ФРАГМЕНТ ДОКУМЕНТА:
--

Не пропустите новый номер Подписаться
№4, 1979/История русской литературы

Поверхность концепции и ее ядро

Публикуя статью Б. Бялика, редакция завершает дискуссию, начатую статьей В. Кожинова «Русская литература и термин «критический реализм» («Вопросы литературы», 1978, N 9), см. также: В. Маркович, О русском реализме XIX века («Вопросы литературы», 1978, N 9) и Н. Скатов, Возвращаясь к сути спора («Вопросы литературы», 1979, N 2).

1
Концепция, развернутая в статье В. Кожинова «Русская литература и термин «критический реализм», имеет многослойный характер. Чтобы понять ее внутренний смысл, надо снять несколько верхних слоев, сразу бросающихся в глаза, но лишенных самостоятельного значения. Только так можно проникнуть в ее сердцевину, в то ядро, вокруг которого вращаются отдельные оценки, утверждения и полемические выпады.

--

ИСХОДНЫЕ МАТЕРИАЛЫ:

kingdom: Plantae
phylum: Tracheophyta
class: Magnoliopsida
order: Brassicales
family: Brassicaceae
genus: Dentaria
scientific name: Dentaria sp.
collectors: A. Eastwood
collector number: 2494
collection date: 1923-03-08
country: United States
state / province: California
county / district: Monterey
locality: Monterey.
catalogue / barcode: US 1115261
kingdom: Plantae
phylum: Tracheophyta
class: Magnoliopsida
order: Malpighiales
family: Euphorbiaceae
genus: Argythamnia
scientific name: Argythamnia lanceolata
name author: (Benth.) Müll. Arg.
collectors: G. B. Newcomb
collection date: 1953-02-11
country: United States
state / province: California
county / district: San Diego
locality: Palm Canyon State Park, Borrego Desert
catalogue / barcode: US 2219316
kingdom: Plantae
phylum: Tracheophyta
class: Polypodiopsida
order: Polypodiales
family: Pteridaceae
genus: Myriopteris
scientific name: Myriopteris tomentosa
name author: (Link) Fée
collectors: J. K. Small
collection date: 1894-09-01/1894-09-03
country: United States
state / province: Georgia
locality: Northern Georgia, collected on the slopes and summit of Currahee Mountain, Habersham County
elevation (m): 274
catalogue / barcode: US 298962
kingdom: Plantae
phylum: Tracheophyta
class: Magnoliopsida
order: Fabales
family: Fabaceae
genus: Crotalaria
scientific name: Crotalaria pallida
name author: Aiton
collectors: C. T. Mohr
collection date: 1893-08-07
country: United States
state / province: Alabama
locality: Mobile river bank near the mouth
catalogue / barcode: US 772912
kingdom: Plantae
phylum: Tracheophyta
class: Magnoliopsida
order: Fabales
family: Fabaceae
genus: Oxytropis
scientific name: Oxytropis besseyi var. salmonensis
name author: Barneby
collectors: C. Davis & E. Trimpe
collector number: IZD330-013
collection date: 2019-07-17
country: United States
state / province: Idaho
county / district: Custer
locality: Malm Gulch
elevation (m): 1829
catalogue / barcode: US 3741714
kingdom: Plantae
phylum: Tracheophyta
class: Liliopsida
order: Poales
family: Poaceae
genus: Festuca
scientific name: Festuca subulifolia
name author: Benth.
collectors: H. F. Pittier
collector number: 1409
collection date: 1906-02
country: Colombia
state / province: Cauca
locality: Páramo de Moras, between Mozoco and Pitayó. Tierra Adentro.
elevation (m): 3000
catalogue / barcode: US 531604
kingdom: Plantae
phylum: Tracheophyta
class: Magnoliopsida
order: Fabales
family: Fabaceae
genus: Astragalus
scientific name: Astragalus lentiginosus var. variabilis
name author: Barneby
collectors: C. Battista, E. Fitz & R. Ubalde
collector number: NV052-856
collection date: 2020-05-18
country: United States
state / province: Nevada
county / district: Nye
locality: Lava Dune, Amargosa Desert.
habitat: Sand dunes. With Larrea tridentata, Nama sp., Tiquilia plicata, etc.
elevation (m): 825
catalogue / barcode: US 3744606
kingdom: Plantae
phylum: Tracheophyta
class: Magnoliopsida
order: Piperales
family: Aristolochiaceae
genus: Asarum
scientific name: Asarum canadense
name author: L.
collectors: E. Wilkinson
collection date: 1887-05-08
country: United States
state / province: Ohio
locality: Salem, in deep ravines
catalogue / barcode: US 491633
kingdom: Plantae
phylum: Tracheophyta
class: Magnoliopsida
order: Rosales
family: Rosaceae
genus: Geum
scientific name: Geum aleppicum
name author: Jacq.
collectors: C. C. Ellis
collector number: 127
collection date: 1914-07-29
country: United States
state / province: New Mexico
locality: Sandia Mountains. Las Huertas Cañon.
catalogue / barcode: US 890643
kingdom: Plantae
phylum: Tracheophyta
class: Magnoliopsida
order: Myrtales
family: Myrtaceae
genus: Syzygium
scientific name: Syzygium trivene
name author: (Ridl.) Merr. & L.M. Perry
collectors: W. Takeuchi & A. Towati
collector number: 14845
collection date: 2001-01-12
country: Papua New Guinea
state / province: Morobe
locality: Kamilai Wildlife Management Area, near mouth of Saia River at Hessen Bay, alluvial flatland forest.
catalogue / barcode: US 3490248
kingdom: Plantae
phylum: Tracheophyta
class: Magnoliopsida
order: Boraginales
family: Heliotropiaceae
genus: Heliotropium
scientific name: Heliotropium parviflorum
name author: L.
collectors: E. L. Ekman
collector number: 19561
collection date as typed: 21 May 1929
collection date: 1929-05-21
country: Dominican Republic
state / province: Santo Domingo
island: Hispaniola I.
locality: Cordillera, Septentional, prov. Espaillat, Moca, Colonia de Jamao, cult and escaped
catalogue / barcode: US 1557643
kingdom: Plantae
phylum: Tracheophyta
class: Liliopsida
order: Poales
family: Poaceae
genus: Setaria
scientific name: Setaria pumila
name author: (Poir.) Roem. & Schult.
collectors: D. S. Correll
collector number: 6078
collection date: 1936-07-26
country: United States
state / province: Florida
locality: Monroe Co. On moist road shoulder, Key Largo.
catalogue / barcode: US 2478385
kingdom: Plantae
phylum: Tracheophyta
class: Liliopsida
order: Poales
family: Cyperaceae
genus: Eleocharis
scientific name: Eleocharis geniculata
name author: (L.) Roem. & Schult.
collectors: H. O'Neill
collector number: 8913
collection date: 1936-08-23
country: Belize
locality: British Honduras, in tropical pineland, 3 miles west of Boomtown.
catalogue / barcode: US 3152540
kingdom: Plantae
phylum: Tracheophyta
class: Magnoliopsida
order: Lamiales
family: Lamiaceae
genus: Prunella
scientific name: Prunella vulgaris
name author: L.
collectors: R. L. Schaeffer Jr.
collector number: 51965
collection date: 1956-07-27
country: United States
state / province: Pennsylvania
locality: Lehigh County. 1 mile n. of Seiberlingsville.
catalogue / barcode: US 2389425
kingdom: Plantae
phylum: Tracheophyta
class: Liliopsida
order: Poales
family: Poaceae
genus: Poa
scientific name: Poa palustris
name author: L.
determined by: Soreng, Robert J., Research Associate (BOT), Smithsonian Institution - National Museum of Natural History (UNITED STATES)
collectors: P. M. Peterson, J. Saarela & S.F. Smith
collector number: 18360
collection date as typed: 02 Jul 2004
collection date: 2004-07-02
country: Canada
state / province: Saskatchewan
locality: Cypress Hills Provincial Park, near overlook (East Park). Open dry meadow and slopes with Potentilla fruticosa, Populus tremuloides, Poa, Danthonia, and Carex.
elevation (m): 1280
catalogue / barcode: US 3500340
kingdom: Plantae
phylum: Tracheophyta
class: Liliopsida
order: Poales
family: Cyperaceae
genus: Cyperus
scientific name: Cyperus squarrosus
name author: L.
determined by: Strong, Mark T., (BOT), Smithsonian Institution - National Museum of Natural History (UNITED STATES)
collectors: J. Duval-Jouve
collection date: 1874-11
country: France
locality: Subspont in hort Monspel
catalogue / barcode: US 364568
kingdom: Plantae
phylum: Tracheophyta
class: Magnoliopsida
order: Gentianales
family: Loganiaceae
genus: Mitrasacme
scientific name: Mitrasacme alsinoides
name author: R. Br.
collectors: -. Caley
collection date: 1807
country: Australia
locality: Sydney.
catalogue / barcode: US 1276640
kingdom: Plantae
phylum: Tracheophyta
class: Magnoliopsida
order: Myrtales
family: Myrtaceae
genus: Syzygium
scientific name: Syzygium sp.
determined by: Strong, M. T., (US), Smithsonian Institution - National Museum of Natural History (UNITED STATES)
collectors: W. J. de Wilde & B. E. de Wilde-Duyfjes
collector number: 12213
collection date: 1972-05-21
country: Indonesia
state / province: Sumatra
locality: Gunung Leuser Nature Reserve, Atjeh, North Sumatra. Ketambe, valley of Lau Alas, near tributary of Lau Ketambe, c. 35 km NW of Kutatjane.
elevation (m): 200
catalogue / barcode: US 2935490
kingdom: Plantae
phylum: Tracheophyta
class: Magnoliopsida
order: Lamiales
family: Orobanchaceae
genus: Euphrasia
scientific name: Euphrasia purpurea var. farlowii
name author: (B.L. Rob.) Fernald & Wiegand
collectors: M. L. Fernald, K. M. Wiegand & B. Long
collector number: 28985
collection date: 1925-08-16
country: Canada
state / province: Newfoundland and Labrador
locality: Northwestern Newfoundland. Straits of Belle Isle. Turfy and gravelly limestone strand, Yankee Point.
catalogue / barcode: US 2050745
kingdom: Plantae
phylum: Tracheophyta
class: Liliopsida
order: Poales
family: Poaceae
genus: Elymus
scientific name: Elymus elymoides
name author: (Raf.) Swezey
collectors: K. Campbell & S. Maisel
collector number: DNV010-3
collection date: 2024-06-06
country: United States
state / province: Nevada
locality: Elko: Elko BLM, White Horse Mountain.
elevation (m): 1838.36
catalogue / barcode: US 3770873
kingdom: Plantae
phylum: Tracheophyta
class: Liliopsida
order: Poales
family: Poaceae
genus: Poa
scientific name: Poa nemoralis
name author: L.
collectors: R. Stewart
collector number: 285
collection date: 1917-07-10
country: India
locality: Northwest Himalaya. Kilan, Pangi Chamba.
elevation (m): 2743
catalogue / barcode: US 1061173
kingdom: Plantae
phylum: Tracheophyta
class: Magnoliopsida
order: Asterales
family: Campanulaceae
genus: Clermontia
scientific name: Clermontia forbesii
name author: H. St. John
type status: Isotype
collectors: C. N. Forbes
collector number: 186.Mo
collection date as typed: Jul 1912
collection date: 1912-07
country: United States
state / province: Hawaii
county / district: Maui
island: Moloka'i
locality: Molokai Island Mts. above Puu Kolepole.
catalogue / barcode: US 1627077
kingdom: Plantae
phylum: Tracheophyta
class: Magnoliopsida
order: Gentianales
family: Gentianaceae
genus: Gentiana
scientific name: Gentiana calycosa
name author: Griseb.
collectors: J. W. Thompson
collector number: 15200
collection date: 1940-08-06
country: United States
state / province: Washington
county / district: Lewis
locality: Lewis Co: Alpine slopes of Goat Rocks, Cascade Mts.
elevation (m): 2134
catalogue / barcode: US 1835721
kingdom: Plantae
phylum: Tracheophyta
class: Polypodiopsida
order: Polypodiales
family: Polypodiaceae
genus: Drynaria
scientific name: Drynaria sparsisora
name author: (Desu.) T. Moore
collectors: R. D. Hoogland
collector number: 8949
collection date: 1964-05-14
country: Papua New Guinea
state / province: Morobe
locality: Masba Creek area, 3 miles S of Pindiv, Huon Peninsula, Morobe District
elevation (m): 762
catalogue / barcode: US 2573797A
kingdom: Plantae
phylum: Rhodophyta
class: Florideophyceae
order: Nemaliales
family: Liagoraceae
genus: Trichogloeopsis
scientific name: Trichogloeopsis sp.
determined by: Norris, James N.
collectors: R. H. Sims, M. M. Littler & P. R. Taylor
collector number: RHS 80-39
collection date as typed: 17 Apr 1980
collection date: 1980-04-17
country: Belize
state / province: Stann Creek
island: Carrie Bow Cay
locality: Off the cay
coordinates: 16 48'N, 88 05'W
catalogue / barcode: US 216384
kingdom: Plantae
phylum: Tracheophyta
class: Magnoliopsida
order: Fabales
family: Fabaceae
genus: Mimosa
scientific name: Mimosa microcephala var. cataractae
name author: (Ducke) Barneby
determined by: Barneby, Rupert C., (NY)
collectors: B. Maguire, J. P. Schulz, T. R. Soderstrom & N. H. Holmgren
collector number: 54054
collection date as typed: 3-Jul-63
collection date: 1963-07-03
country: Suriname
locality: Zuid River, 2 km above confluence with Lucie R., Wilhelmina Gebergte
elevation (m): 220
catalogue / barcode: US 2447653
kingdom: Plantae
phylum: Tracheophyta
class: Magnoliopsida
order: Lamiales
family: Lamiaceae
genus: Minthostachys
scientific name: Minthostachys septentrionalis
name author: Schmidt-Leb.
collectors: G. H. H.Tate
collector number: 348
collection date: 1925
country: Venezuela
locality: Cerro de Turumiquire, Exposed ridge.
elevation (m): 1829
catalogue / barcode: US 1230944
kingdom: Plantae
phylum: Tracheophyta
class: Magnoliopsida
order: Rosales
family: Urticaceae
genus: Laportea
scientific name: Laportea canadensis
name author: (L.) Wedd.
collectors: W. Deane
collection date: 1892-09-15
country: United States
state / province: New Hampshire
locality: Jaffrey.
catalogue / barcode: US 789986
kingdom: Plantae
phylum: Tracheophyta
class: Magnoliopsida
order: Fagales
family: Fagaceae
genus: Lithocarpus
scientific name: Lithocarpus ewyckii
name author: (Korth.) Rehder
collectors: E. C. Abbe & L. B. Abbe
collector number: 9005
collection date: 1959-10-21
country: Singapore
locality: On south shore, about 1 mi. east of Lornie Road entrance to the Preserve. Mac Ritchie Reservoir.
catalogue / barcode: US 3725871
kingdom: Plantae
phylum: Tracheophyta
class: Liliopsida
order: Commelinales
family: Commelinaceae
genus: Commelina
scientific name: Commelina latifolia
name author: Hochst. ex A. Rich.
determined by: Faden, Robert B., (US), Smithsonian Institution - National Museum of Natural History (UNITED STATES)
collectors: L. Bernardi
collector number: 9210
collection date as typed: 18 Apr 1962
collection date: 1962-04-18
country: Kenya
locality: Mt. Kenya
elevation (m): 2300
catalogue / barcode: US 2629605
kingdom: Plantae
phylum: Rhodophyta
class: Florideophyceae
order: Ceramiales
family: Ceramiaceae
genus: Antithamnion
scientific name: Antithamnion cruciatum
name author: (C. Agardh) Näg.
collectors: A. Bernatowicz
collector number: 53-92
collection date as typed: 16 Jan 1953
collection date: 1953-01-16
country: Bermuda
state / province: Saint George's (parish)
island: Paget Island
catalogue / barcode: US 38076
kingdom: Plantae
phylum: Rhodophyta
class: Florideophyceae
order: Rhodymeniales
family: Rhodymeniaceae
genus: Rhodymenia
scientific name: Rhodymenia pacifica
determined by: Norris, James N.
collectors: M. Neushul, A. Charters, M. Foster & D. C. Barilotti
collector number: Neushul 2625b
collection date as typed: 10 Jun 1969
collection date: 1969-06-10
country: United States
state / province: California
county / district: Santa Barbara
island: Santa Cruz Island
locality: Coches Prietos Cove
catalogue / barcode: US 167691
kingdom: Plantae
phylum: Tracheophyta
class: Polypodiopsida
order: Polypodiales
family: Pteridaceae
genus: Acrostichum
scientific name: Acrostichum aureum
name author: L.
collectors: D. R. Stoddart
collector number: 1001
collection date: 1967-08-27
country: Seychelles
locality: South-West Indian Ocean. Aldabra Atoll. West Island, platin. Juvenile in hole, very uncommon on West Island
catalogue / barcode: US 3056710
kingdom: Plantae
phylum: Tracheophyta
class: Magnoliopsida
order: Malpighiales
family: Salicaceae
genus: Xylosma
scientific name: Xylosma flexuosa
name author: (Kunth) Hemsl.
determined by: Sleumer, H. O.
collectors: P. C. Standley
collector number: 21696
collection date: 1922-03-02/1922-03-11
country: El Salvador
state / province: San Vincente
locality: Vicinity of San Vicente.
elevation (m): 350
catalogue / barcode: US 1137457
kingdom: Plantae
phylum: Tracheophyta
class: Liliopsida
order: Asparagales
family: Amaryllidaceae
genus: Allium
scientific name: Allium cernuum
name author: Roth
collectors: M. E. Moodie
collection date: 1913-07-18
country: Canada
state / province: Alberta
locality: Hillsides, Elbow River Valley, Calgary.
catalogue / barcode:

--

ЗАДАНИЕ: Какой статьей, согласно фрагменту документа, была начата дискуссия, которую завершает редакция публикацией статьи Б. Бялика?

ПРАВИЛЬНЫЙ ОТВЕТ: Статьей В. Кожинова «Русская литература и термин «критический реализм» («Вопросы литературы», 1978, N 9).